Chapter One
I know how I came to be here. I know who my people are and who my neighbor’s people are. I know that we are different. I know that we don’t speak my country’s language and I know that they think less of us for not knowing. We live in this place called America, the land of immigrants and thieves and wanderers. Papa calls us Americans but Mamee calls us Acadienne. They call us Cajuns and that is just fine by me. I know who I am.

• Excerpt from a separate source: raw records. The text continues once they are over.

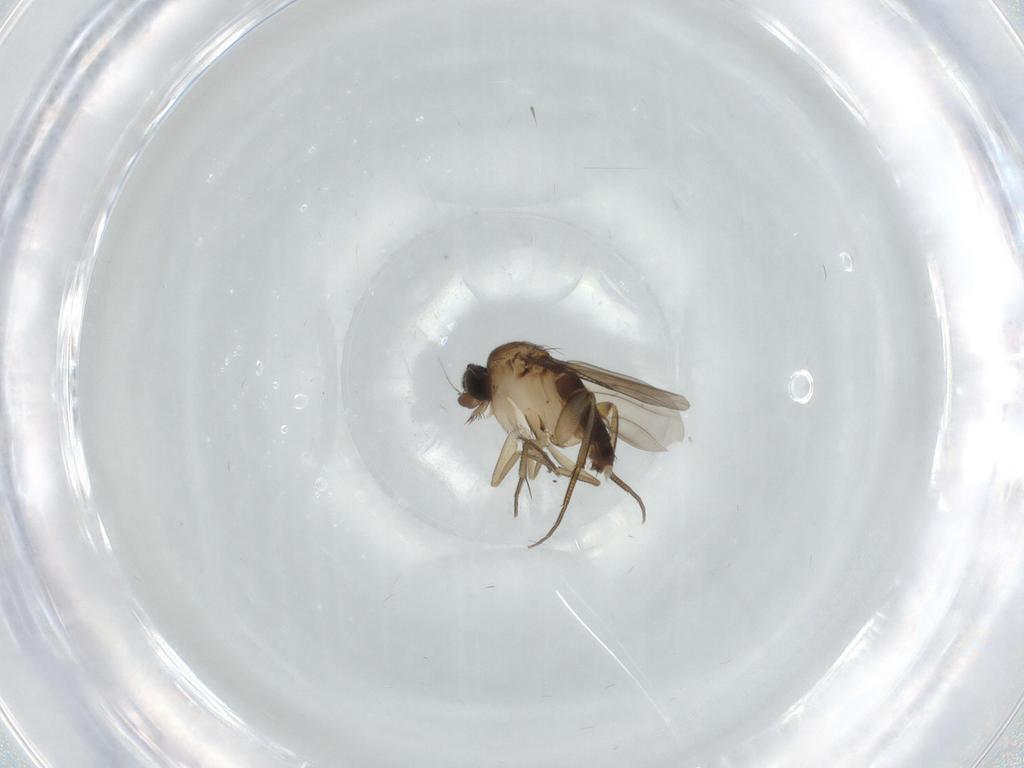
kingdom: Animalia
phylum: Arthropoda
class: Insecta
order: Diptera
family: Phoridae
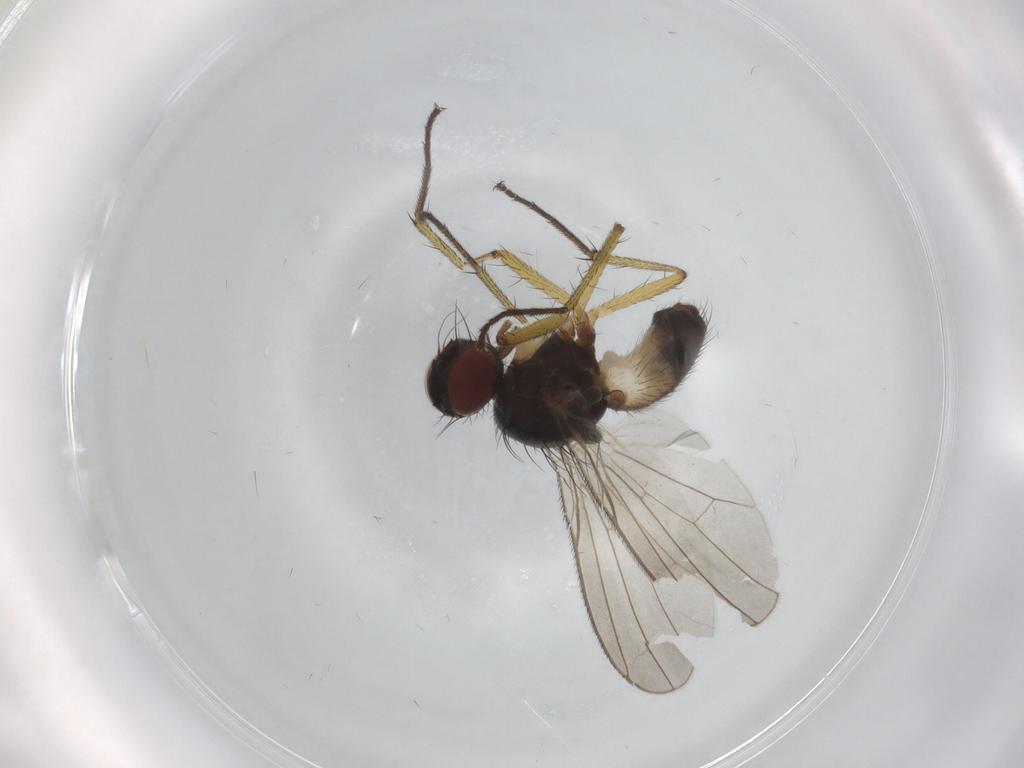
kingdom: Animalia
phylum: Arthropoda
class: Insecta
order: Diptera
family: Muscidae
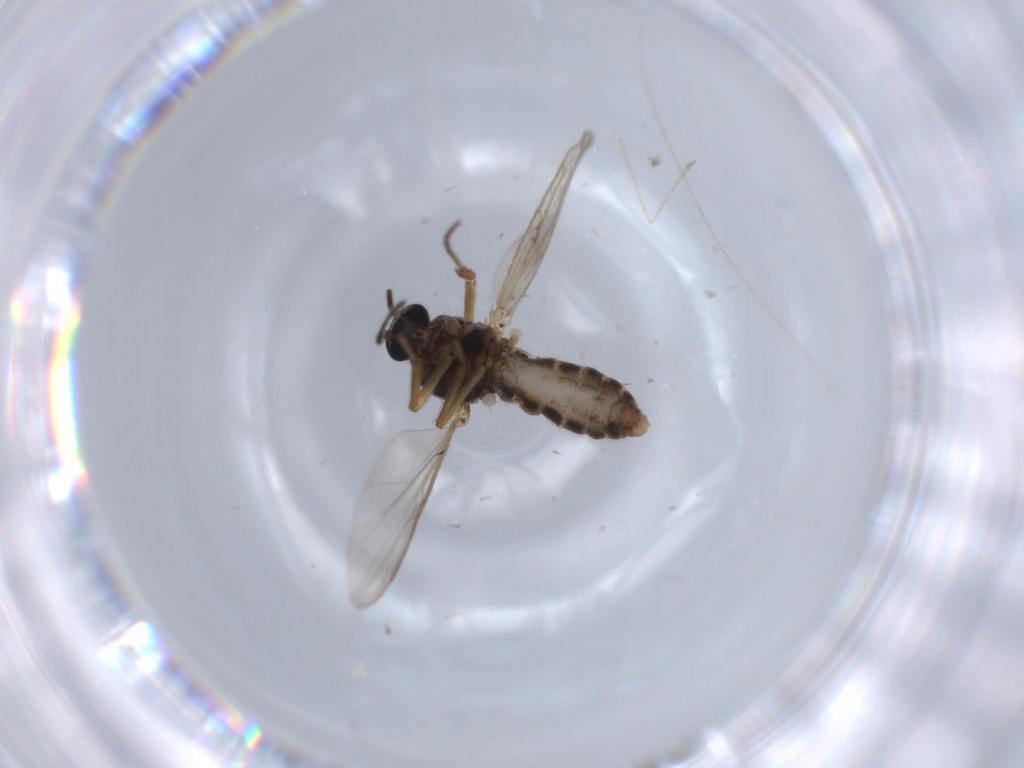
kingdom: Animalia
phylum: Arthropoda
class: Insecta
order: Diptera
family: Ceratopogonidae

Here, not far from the front steps of our small house in the middle of the sugar cane fields, the black, brackish water where my brothers fish seeps in from the ocean and into the marshes and swamps. On the drier parts around our town the great Mississippi pours into bayou canals that bring us small boats from the ports in New Orleans, Gretna and Westwego. Yelling from the bows, the commis voyageurs sell us bom-bon’s and treasures, calico, iron pots, toys and sometimes a guitar or a violin. Some peddlers have wagons that come directly by our house and they bring us flour and meat from the grocer and butcher in Thibodeaux. Green living things of every form shape and color sprout and shoot and stretch into every direction so that whatever their tentacles touch, it is as though I also touch. The hanging vines of every sort and webs of Spanish moss drape themselves across the grand Oak, Pumpkin Ash, Water Tupelo and the majestic Cypress as if they were ornaments and garland special made just for them. The algae, the Dwarf Palmetto and the Lilies that have found their heaven here have also found me, and this is also who I am but it is not who I wish to be.

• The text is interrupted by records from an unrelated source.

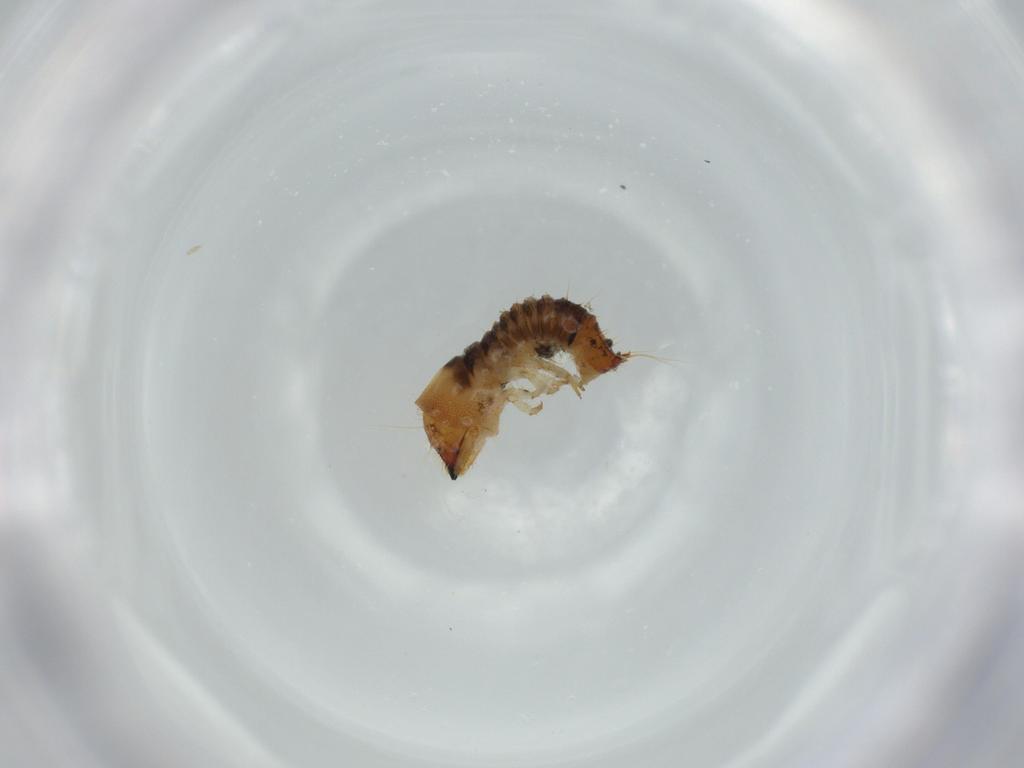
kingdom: Animalia
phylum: Arthropoda
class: Insecta
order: Coleoptera
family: Lymexylidae
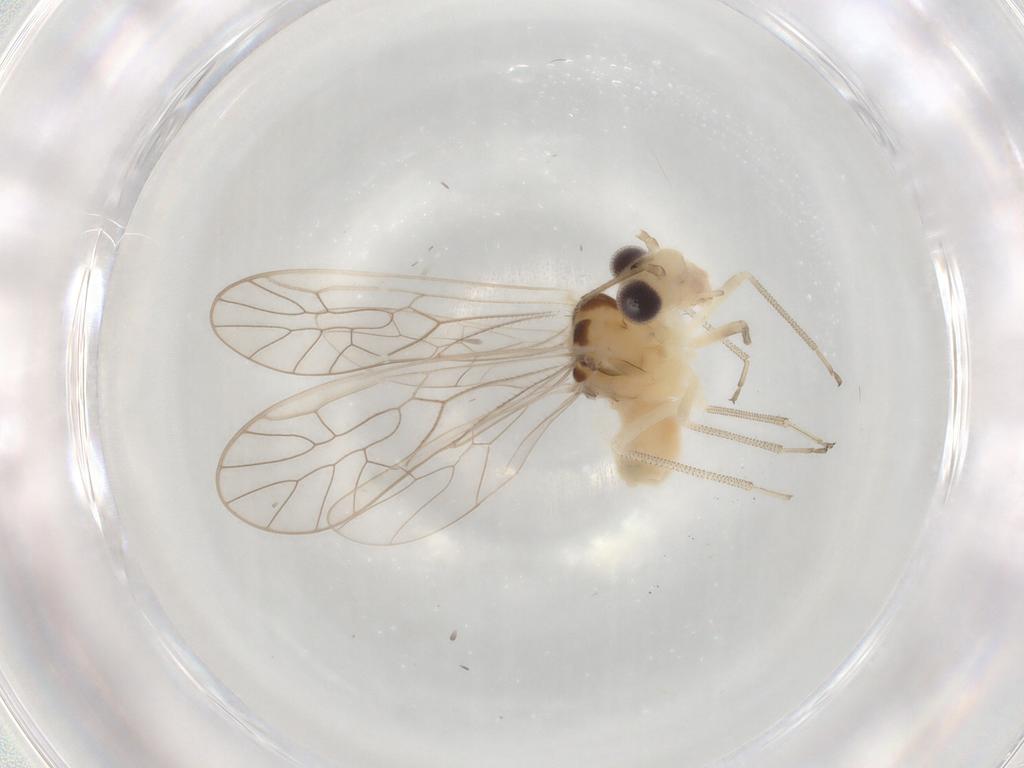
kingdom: Animalia
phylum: Arthropoda
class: Insecta
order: Psocodea
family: Stenopsocidae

Papa’s great-great great granmere was from a place they called Acadia, way up north. Not in America. Before Grandmere passed I remember holding a very tiny painting of her that she kept in her treasure box along with her brown stained rosary and a cameo. The image was so old that you could barely make out her eyes but you could see that she was pretty. Most likely the mold got hold of it and ate her beautiful face because I have never seen it again. Sometimes I imagine her body, long and lean like mine, resting in the galerie of our house, sipping sweet tea and holding my hand with her hard calloused, wrinkled fingers. She feels warm and soft and loves everything I say and do. And when she kisses me I smell the powder that she uses to keep her hair clean. I conjure a conversation in the old French and I ask her why on Earth they ever left such a wonderful place like Acadia and France. “Why would our ancestors willingly leave such a civilized and interesting world to come and live in a land with so many snakes and bugs and creatures, most of which would bite a girls arm right off if they had a moment’s chance? I try to muster a response from her but she gives no reply and I am disappointed. I resign to just sitting and holding her loving hands.
I have dreamed of being a French girl who lives in Paris and not in America, least of all, not in Labadieville, Louisiana. How, in our Lord’s name did they think this place was better than where they were? If I could fly across the ocean, I swear I would stand on the sandy, white shores of Auderville, France and yell to my distant relatives and tell them, No! Please don’t go to Louisiana!